A Damodaran
Two incidents rocked the generative AI scene last month—the failure of Google’s much-vaunted new AI chatbot tool, Gemini, and the malfunctioning of ChatGPT.
Of the two, Gemini’s failure was particularly glaring, since it involved historically inaccurate texts and politically and culturally sensitive images. Google promptly went on a damage control mode, by turning off its problematic image generator from the Gemini system.
Critics of Google feel that the tech behemoth was rushed when it came to releasing the Gemini Chatbot. Former Google employees lay the blame for Gemini’s failure on the company’s ‘risk-averse leadership style’ and top-down decision making.
While these contentions may have an element of truth, the larger factor accounting for Gemini’s failure is the peculiar pattern of growth and competition witnessed in the Generative AI space, ever since Open AI launched ChatGPT.
Goliath challenges David
One of the most interesting features of the GenAI arena has been the absence of direct competition between large players. Tech Goliaths like Google are either locked in competition with talented Davids like Open AI who enjoy the first mover advantage, or fight one another through proxies (a case in point is the tussle between Anthropic and Open AI). The problem with the Goliath-David competition in the GenAI space is that nervous Goliaths who go for a swift kill end up badly bruising themselves.
Too many, too soon
The launch of ChatGPT on November 30, 2022 has triggered an avalanche of GenAI products. The list includes a slew of chatbots powered by Large Language Models (LLMs), a variety of plugins, APIs, AI-powered virtual assistants, and co-pilot aids targeted at developers and individual users alike.
The year 2023 witnessed the rapid entry of multimodal foundation AI models from leading AI tech companies, each seeking to beat the other. This trend continues in 2024. Open AI’s latest text-to-video sensation Sora, launched in mid-February 2024, has already met a match in Alibaba’s EMO.
New foundation models (FMs) claim their superiority on account of greater parameter count, larger context window, and high computation efficiency. Both Google’s Gemini Ultra and Meta’s Llama 2 are expected to outdo GPT-4. Anthropic and Mistral AI are also in the race to launch advanced FMs that can outperform GPT-4.
Perhaps what is most interesting about this race is the frenetic pace at which OpenAI’s rivals replace their own models in a bid to stay ahead of their rivals. Anthropic’s Claude 2.1 followed Claude 1.3 in four months. Meta’s launched Llama 2, three months after Llama 1.

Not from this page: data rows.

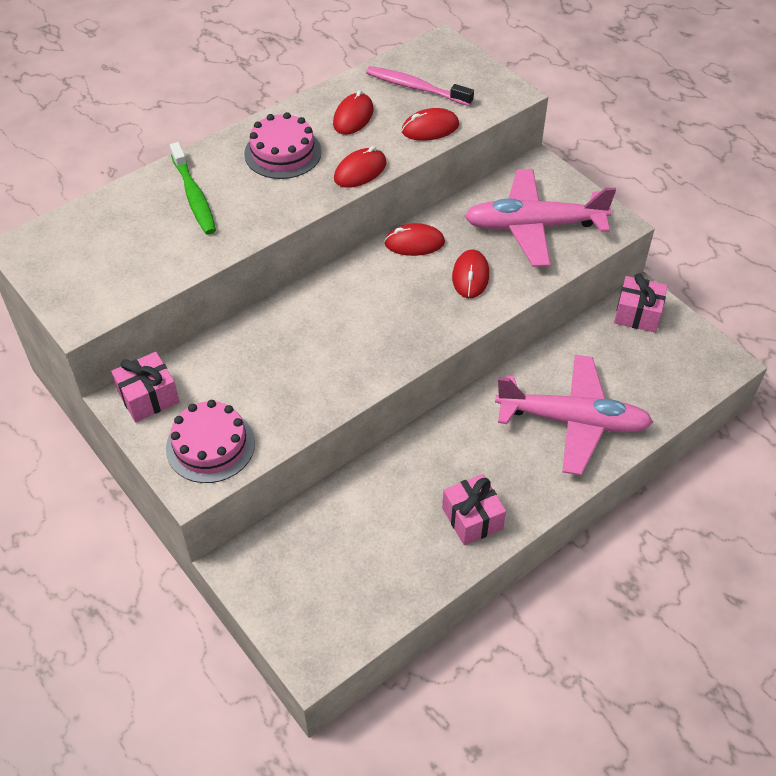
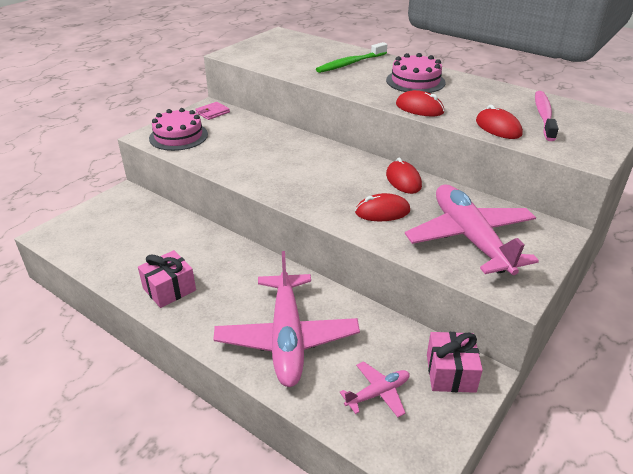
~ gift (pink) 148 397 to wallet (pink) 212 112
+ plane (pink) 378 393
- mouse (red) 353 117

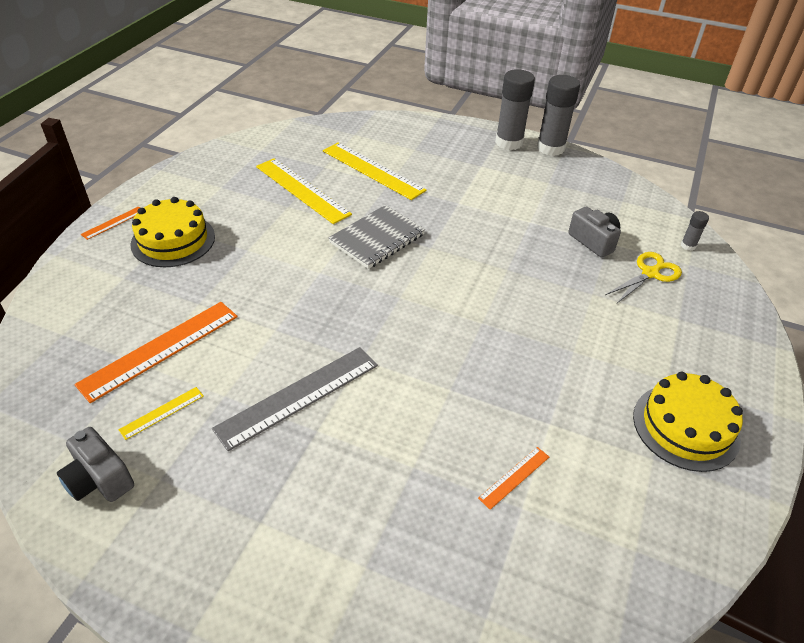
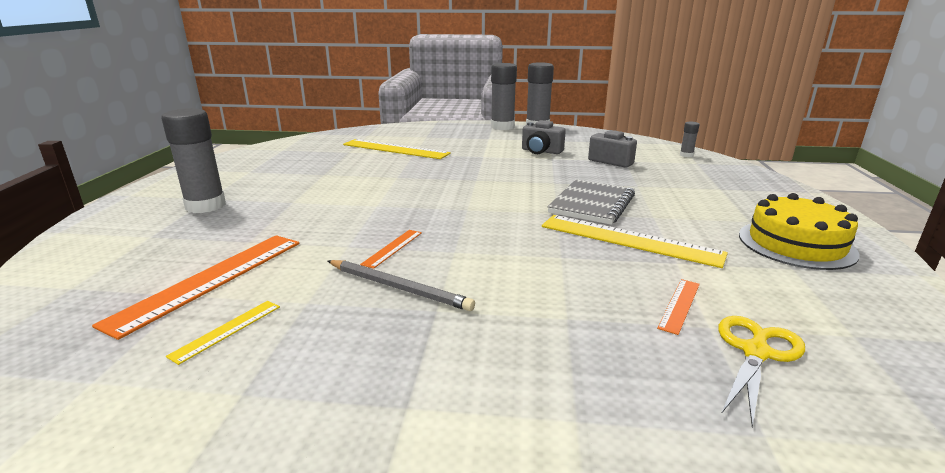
~ cake (yellow) 173 240 to glue stick (grey) 206 206
~ ruler (grey) 298 396 to pencil (grey) 399 287
~ ruler (orange) 113 223 to 392 248
~ camera (grey) 99 479 to 541 151
~ ruler (yellow) 302 190 to 629 240
~ notebook (grey) 377 239 to 592 204
~ scissors (yellow) 650 273 to 756 352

As multimodal AI models grow in size, their data requirements vastly increase both in terms of volume and complexity, thus drastically increasing demand for data centres. This phenomenally increases the costs of building advanced FMs. OpenAI spent $4.6 billion to develop GPT-3, a product that goes back to 2020. Experts speculate that the much-anticipated GPT-5 would need finances to the tune of $1.25-2.5 billion just for training the model. Under these circumstances, the economic costs of product failure in the GenAI space can be astoundingly high.
The game that has worked well
In hindsight, OpenAI’s strategy of rapidly scaling up its customer base for ChatGPT proved to be superbly successful. In the past 15 months, OpenAI has not only retained its initial customer base but also managed to drastically enlarge the same, thanks to its adroit strategy of releasing ‘easy to use’ plug-ins, virtual assistant apps, and attractive image generation models. By abandoning its nonprofit pretensions and embracing the subscription model for its ChatGPT Plus last year, OpenAI not only warmed the hearts of its investors but also became the hot favourite of valuation gurus. Today, it enjoys a staggering valuation level of $80 billion.
Future direction
The Gemini fiasco has dealt a huge blow to leading players in the GenAI sector. In the wake of the debacle, the government of India released its advisory to AI tech behemoths, insisting that they seek prior permission before launching their products, go for disclosures, and label products which are undergoing testing.
In the future, AI FMs would be subject to elongated phases of containment and controlled deployment before their release for large-scale use. Labelling GenAI products too appears to be a reality, even in countries which have had a liberal approach towards it.
Yet another likely consequence of the Gemini fiasco is that it will bring changes in AI model training regimes. Unsupervised learning (that relies on unlabelled data for training models) is likely to face increasing scrutiny. Even training tools that rely on labelled data, like supervised learning, may come under verifiable standards and protocols.
(The author is Visiting professor, Ahmedabad University. Views are personal.)